• **WHAT THE EXERCISE ASKS**
Write out exactly the lines of the entries below from the one holding "August 2023" to the one holding "Erste Group Bank AG.", inclusive, and leave out all other lines.

Collected data:
==============================

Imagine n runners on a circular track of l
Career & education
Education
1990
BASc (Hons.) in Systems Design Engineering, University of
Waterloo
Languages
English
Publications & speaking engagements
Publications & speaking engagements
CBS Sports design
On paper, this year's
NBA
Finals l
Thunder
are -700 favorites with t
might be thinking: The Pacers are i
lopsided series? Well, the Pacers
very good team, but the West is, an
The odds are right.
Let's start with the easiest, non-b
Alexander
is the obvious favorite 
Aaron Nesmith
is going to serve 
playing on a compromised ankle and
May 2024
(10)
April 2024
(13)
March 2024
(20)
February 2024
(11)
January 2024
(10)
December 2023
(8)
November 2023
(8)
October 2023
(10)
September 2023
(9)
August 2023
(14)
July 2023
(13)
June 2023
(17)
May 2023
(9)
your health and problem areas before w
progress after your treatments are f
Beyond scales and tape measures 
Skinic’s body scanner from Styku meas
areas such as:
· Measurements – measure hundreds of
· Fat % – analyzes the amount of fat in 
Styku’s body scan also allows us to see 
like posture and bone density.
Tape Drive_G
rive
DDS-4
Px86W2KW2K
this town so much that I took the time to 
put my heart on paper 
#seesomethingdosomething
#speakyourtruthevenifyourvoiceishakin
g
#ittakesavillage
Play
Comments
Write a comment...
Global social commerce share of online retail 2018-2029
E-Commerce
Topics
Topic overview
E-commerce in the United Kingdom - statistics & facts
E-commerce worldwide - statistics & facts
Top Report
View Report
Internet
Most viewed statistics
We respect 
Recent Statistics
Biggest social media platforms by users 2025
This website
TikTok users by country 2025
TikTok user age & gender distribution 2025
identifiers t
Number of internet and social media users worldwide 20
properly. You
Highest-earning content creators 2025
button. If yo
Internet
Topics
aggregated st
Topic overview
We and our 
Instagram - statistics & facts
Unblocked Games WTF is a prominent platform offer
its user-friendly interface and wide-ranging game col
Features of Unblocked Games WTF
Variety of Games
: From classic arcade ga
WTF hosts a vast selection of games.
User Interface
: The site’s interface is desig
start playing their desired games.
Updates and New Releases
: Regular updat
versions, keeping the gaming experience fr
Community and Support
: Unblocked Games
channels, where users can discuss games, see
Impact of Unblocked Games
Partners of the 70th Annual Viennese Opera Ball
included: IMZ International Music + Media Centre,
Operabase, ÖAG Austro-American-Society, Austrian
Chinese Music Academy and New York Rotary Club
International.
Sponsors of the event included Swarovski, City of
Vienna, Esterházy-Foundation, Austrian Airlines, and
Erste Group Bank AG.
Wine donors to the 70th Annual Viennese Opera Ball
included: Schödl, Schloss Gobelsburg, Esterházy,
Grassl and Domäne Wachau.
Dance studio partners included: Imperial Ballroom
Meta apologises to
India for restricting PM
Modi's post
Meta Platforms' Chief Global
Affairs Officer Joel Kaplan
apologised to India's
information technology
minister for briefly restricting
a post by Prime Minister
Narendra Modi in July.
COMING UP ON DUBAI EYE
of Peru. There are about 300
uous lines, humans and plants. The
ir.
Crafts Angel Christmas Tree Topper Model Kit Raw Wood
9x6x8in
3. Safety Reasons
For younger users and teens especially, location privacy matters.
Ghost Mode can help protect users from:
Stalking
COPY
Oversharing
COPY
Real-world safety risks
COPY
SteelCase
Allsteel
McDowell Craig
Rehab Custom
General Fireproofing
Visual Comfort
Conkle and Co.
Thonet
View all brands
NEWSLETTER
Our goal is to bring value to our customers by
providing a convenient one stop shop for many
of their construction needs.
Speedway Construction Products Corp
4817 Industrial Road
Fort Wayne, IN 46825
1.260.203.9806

==============================

• **TASK RESULT**
August 2023
(14)
July 2023
(13)
June 2023
(17)
May 2023
(9)
your health and problem areas before w
progress after your treatments are f
Beyond scales and tape measures 
Skinic’s body scanner from Styku meas
areas such as:
· Measurements – measure hundreds of
· Fat % – analyzes the amount of fat in 
Styku’s body scan also allows us to see 
like posture and bone density.
Tape Drive_G
rive
DDS-4
Px86W2KW2K
this town so much that I took the time to 
put my heart on paper 
#seesomethingdosomething
#speakyourtruthevenifyourvoiceishakin
g
#ittakesavillage
Play
Comments
Write a comment...
Global social commerce share of online retail 2018-2029
E-Commerce
Topics
Topic overview
E-commerce in the United Kingdom - statistics & facts
E-commerce worldwide - statistics & facts
Top Report
View Report
Internet
Most viewed statistics
We respect 
Recent Statistics
Biggest social media platforms by users 2025
This website
TikTok users by country 2025
TikTok user age & gender distribution 2025
identifiers t
Number of internet and social media users worldwide 20
properly. You
Highest-earning content creators 2025
button. If yo
Internet
Topics
aggregated st
Topic overview
We and our 
Instagram - statistics & facts
Unblocked Games WTF is a prominent platform offer
its user-friendly interface and wide-ranging game col
Features of Unblocked Games WTF
Variety of Games
: From classic arcade ga
WTF hosts a vast selection of games.
User Interface
: The site’s interface is desig
start playing their desired games.
Updates and New Releases
: Regular updat
versions, keeping the gaming experience fr
Community and Support
: Unblocked Games
channels, where users can discuss games, see
Impact of Unblocked Games
Partners of the 70th Annual Viennese Opera Ball
included: IMZ International Music + Media Centre,
Operabase, ÖAG Austro-American-Society, Austrian
Chinese Music Academy and New York Rotary Club
International.
Sponsors of the event included Swarovski, City of
Vienna, Esterházy-Foundation, Austrian Airlines, and
Erste Group Bank AG.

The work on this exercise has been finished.